Katie McRobert of the Australian Farm Institute said uncertainty was already hanging over the beef sector, which would find it hard to pivot quickly to other markets.
“It’s not easy to pivot when you’re talking about live animals, perishable goods,” she told the ABC. “You can stockpile steel but you can’t stockpile a steer.”
But modelling from both Treasury and the Reserve Bank has suggested the direct effect on Australia’s economy would be very small, as was the case when China imposed tariffs and trade bans during the pandemic, an episode which encouraged many exporters to diversify their sales.
Instead, the biggest economic consequences for Australia would be indirect, from broad uncertainty rocking financial markets, and from any hit to the Chinese economy in the event of a US-China trade war.
That context informs Labor’s unwillingness to barter with the Trump administration over direct tariffs, especially if the PBS is involved.
Mr Trump said in recent days exemptions would be rare and apply only “if people are willing to give us something of great value”, which the Australian government is not.
Ahead of this week’s decision, the Coalition has set the expectation that Australia should get an exemption, pointing to US Treasury Secretary Scott Bessent’s suggestion the administration is focused on the “dirty 15” countries with which the US had the largest trade deficits, a list which does not include Australia.
“We’re actually expecting an exemption,” Mr Hogan said. “With the way some of the officials are talking in the US, that’s what we’re hoping for … [But] it does appear the PM is hiding behind officials.”

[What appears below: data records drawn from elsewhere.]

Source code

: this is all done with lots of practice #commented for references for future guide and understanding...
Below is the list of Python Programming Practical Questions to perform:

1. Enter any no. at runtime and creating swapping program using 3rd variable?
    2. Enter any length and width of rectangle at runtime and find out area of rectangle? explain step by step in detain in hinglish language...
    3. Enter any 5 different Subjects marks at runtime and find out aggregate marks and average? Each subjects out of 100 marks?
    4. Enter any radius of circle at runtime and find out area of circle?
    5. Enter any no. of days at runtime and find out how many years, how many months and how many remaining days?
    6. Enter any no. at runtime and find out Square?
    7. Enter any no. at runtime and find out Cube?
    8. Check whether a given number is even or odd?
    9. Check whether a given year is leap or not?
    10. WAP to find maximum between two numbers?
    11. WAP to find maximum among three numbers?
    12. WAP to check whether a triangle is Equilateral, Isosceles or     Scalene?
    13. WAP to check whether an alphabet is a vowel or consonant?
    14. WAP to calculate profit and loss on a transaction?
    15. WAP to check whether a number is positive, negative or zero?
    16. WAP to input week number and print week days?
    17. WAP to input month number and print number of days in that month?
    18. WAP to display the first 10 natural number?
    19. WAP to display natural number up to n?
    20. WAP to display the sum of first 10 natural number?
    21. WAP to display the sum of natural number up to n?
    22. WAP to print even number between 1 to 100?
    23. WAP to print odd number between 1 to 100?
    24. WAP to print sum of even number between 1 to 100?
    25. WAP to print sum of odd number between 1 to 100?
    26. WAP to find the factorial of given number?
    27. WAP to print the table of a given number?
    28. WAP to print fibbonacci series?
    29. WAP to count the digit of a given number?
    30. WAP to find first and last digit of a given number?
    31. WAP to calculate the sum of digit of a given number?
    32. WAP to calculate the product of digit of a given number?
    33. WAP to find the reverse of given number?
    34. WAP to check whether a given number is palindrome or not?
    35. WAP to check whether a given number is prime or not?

John Kunkel, a former Morrison government adviser now at the University of Sydney’s US Studies Centre, said he did not expect Australia would escape.
“No doubt Kevin Rudd and his colleagues have been working very hard in Washington but it’s unlikely, I think, that Australia escapes scot-free,” he said.
“Pretty much every country is going to have the rule run over their tariffs, their non-tariff barriers, and their regulations …
“But I think we should be very calm about this. We don’t want to be putting on retaliatory tariffs or anything like that because that hurts our own consumers and our own industries.”